* **Your instructions**
In the records, find every line with the word "Data" and copy it out.

* **Extracted records**
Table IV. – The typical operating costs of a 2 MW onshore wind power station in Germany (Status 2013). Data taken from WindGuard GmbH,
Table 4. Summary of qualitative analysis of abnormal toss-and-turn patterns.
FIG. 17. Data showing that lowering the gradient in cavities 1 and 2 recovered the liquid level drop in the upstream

* * *

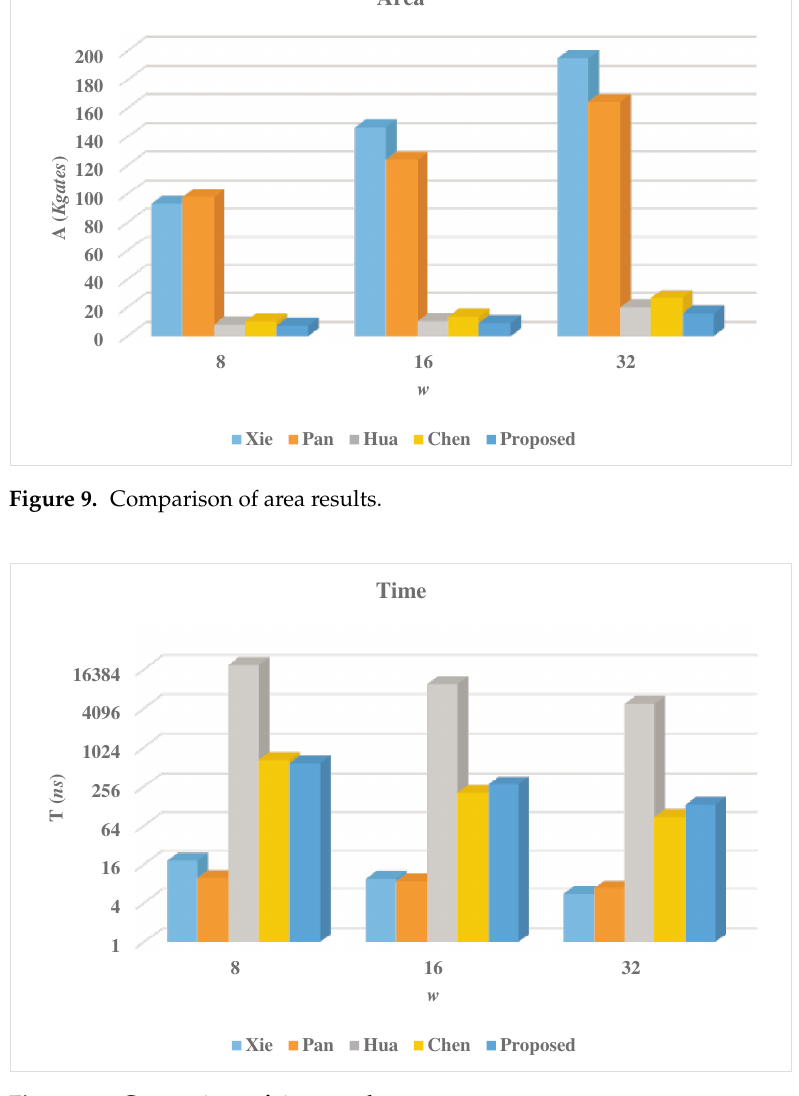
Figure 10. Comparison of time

* **Exercise answer**
Table IV. – The typical operating costs of a 2 MW onshore wind power station in Germany (Status 2013). Data taken from WindGuard GmbH,
FIG. 17. Data showing that lowering the gradient in cavities 1 and 2 recovered the liquid level drop in the upstream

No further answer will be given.